There are many health benefits to stop smoking, including improved chances for conception and a healthy pregnancy. One study showed that cessation of smoking for at least two months before attempting IVF significantly improved chances for conception. While long-term smoking can permanently damage ovarian function, the harmful effect on treatment outcome, can be reversed if smoking cessation occurs prior to attempting pregnancy. [iv]

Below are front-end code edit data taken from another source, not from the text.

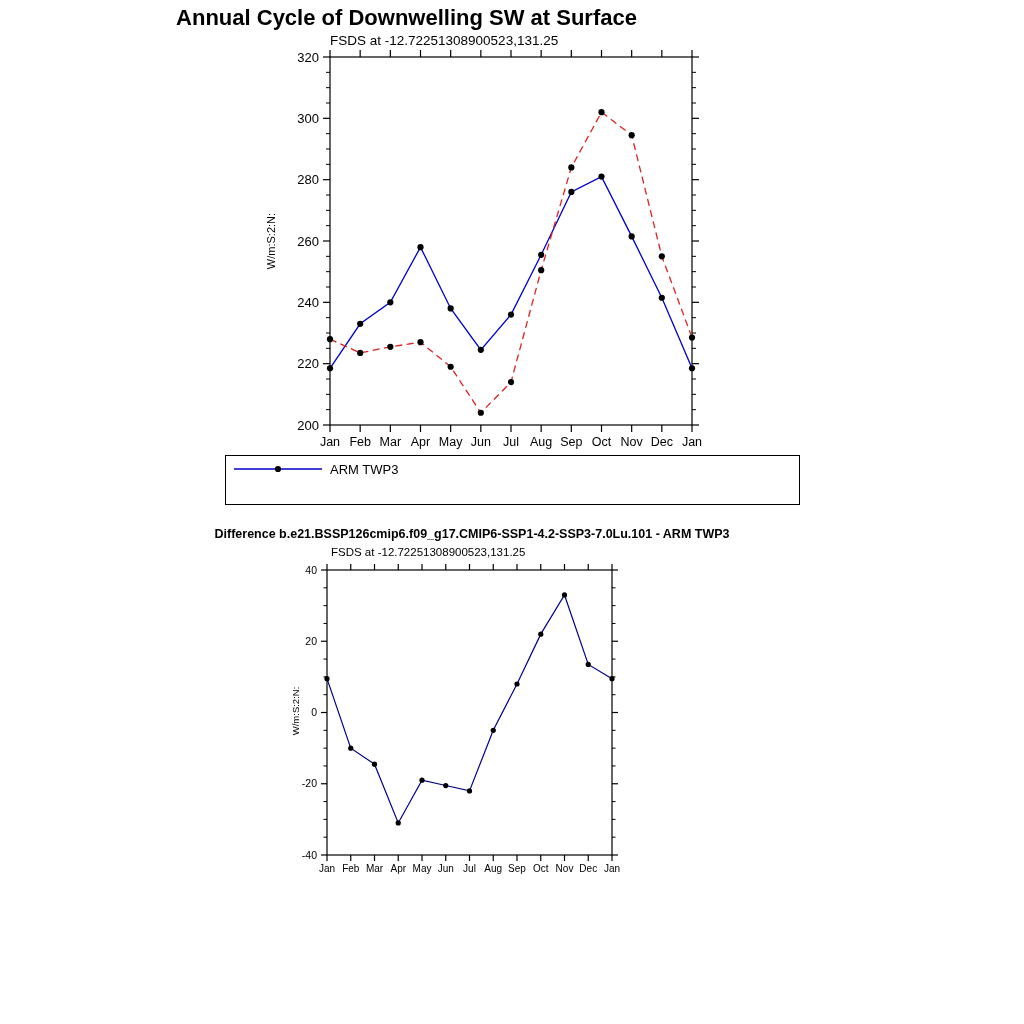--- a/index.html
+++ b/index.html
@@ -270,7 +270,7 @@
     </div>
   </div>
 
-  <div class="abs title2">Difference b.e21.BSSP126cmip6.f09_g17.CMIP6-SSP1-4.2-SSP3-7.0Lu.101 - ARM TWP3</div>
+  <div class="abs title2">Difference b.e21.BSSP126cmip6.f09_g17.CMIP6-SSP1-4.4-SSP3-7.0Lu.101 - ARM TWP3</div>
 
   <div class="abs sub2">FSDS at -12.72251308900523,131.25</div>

Many patients wonder about the safety of caffeine during conception and pregnancy because they have come to love their morning coffee or afternoon soda. Research here is conflicting and inconclusive. Some studies connect increased early miscarriage risk to caffeine intake. We feel if you’re trying to conceive, experiencing infertility, and considering investing in expensive fertility treatments, it makes sense to start cutting back on your caffeine intake if you haven’t already.
BabyCenter.com has a great article on Caffeine During Pregnancy if you’d like to learn more. The article describes how caffeine crosses the placenta and provides a chart detailing the amounts of caffeine found in common beverages and foods. Some doctors may recommend completely cutting out caffeine. However, most studies show that caffeine only increases miscarriage rates at very high amounts (think 5-6 cups of coffee daily!). Therefore, other physicians consider caffeine in moderation (under 200 mg of caffeine daily) to be reasonable for infertility patients to consume.